PS: I am also curious that -y log (y_hat) seems to me that it's same as - sigma(p_i * log( q_i)) then how come there is a -(1-y) log(1-y_hat) part. Clearly I am misunderstanding how -y log (y_hat) is to be calculated.


Solution

  • I cannot reproduce the difference in the results you report in the first part (you also refer to an ans variable, which you do not seem to define, I guess it is x):

    import numpy as np
    from sklearn.metrics import log_loss
    
    
    def cross_entropy(predictions, targets):
        N = predictions.shape[0]
        ce = -np.sum(targets * np.log(predictions)) / N
        return ce
    
    predictions = np.array([[0.25,0.25,0.25,0.25],
                            [0.01,0.01,0.01,0.97]])
    targets = np.array([[1,0,0,0],
                       [0,0,0,1]])
    

    The results:

    cross_entropy(predictions, targets)
    # 0.7083767843022996
    
    log_loss(targets, predictions)
    # 0.7083767843022996
    
    log_loss(targets, predictions) == cross_entropy(predictions, targets)
    # True
    

    Your cross_entropy function seems to work fine.

    Regarding the second part:

    Clearly I am misunderstanding how -y log (y_hat) is to be calculated.

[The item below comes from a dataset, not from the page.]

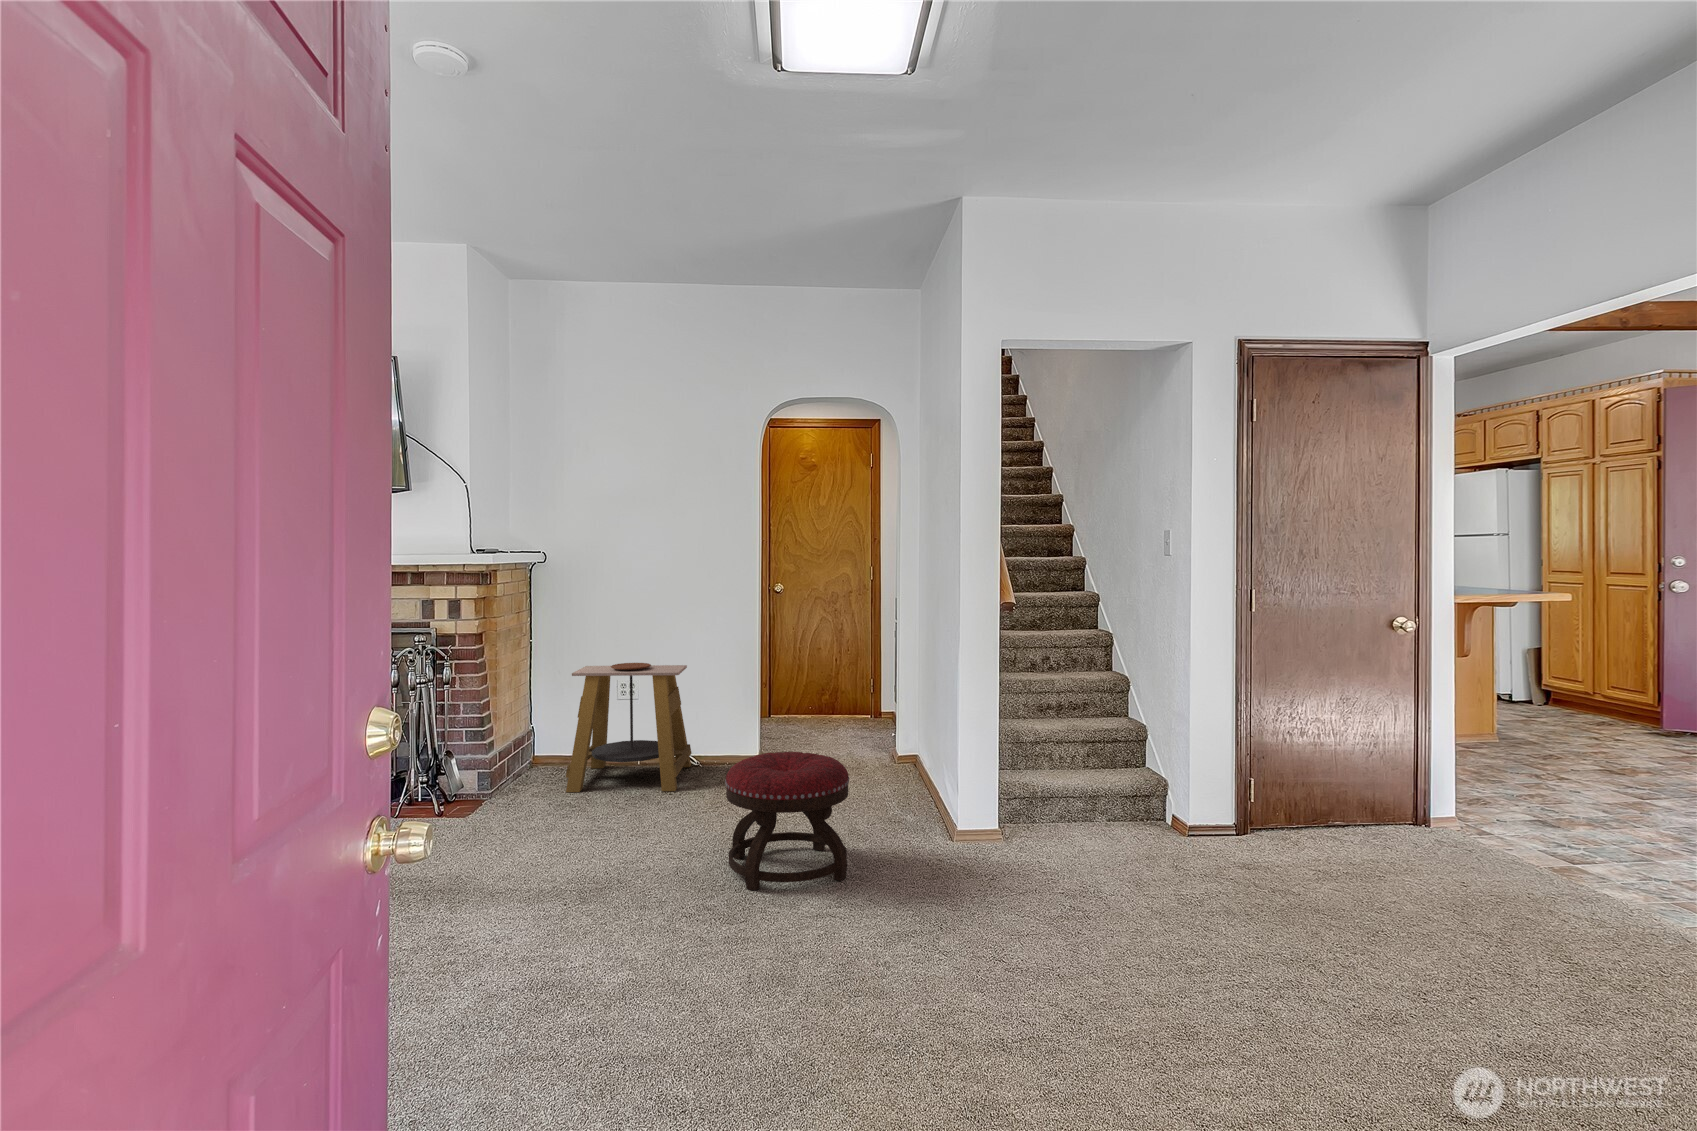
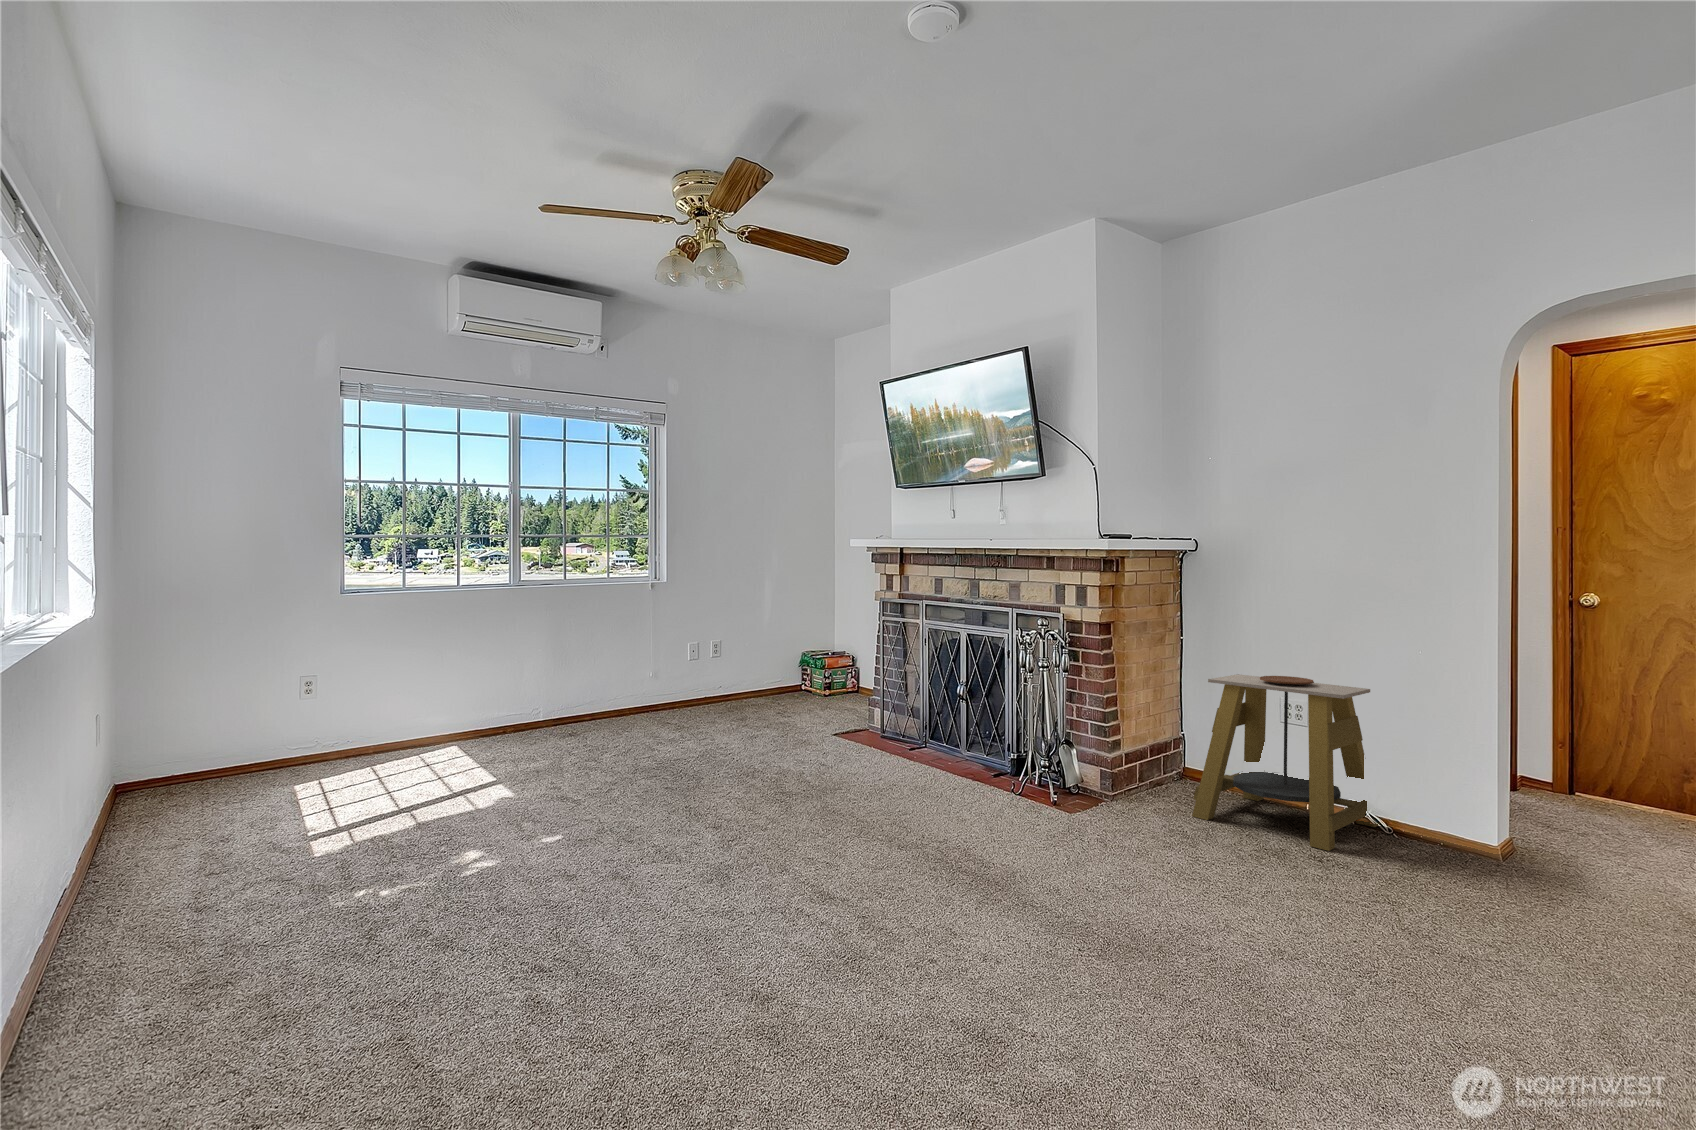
ottoman: present [725,752,849,891] -> none [1314,824,1552,1072]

    Indeed, reading more carefully the fast.ai wiki you have linked to, you'll see that the RHS of the equation holds only for binary classification (where always one of y and 1-y will be zero), which is not the case here - you have a 4-class multinomial classification. So, the correct formulation is

    res = 0
    for act_row, pred_row in zip(targets, np.array(predictions)):
        for class_act, class_pred in zip(act_row, pred_row):
            res += - class_act * np.log(class_pred)
    

    i.e. discarding the subtraction of (1-class_act) * np.log(1-class_pred).

    Result:

    res/len(targets)
    # 0.7083767843022996
    
    res/len(targets) == log_loss(targets, predictions)
    # True
    

    On a more general level (the mechanics of log loss & accuracy for binary classification), you may find this answer useful.